What to work on: Transcribe every entry that follows, word for word, and omit the images.

------------

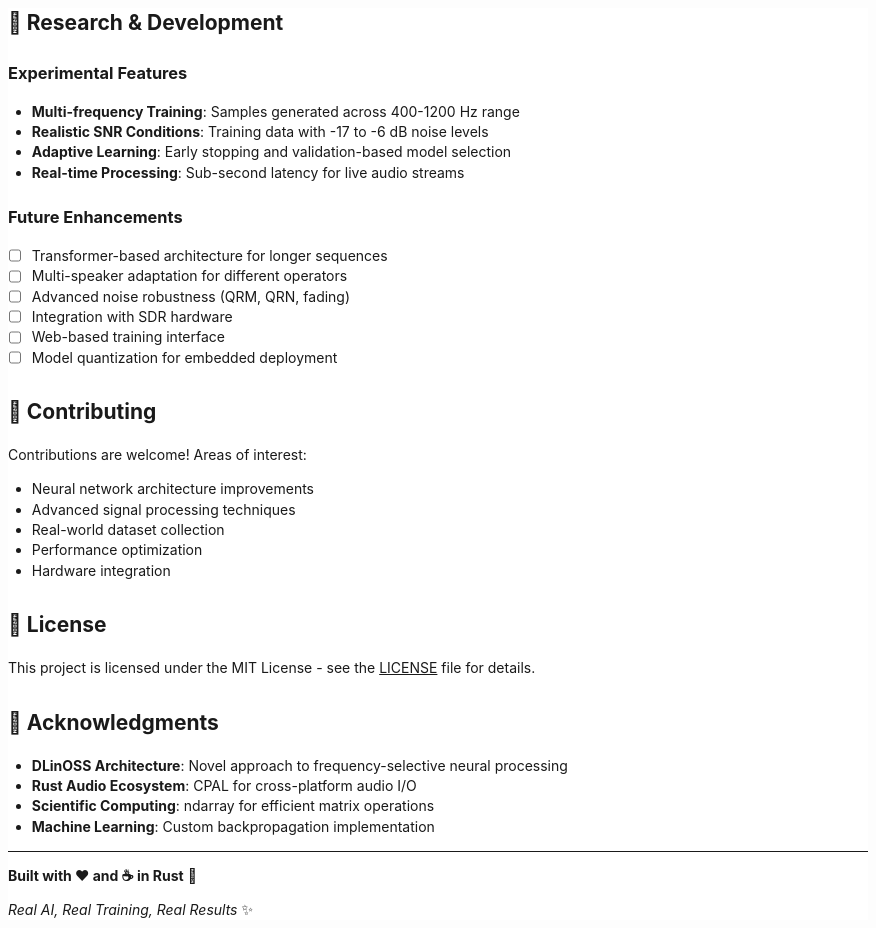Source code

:## 🔬 Research & Development

### Experimental Features
- **Multi-frequency Training**: Samples generated across 400-1200 Hz range
- **Realistic SNR Conditions**: Training data with -17 to -6 dB noise levels
- **Adaptive Learning**: Early stopping and validation-based model selection
- **Real-time Processing**: Sub-second latency for live audio streams

### Future Enhancements
- [ ] Transformer-based architecture for longer sequences
- [ ] Multi-speaker adaptation for different operators
- [ ] Advanced noise robustness (QRM, QRN, fading)
- [ ] Integration with SDR hardware
- [ ] Web-based training interface
- [ ] Model quantization for embedded deployment

## 🤝 Contributing

Contributions are welcome! Areas of interest:
- Neural network architecture improvements
- Advanced signal processing techniques  
- Real-world dataset collection
- Performance optimization
- Hardware integration

## 📄 License

This project is licensed under the MIT License - see the [LICENSE](LICENSE) file for details.

## 🙏 Acknowledgments

- **DLinOSS Architecture**: Novel approach to frequency-selective neural processing
- **Rust Audio Ecosystem**: CPAL for cross-platform audio I/O
- **Scientific Computing**: ndarray for efficient matrix operations
- **Machine Learning**: Custom backpropagation implementation

---

**Built with ❤️ and ☕ in Rust** 🦀

*Real AI, Real Training, Real Results* ✨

------------

Finished task:
Source code

:## 🔬 Research & Development

### Experimental Features
- **Multi-frequency Training**: Samples generated across 400-1200 Hz range
- **Realistic SNR Conditions**: Training data with -17 to -6 dB noise levels
- **Adaptive Learning**: Early stopping and validation-based model selection
- **Real-time Processing**: Sub-second latency for live audio streams

### Future Enhancements
- [ ] Transformer-based architecture for longer sequences
- [ ] Multi-speaker adaptation for different operators
- [ ] Advanced noise robustness (QRM, QRN, fading)
- [ ] Integration with SDR hardware
- [ ] Web-based training interface
- [ ] Model quantization for embedded deployment

## 🤝 Contributing

Contributions are welcome! Areas of interest:
- Neural network architecture improvements
- Advanced signal processing techniques  
- Real-world dataset collection
- Performance optimization
- Hardware integration

## 📄 License

This project is licensed under the MIT License - see the [LICENSE](LICENSE) file for details.

## 🙏 Acknowledgments

- **DLinOSS Architecture**: Novel approach to frequency-selective neural processing
- **Rust Audio Ecosystem**: CPAL for cross-platform audio I/O
- **Scientific Computing**: ndarray for efficient matrix operations
- **Machine Learning**: Custom backpropagation implementation

---

**Built with ❤️ and ☕ in Rust** 🦀

*Real AI, Real Training, Real Results* ✨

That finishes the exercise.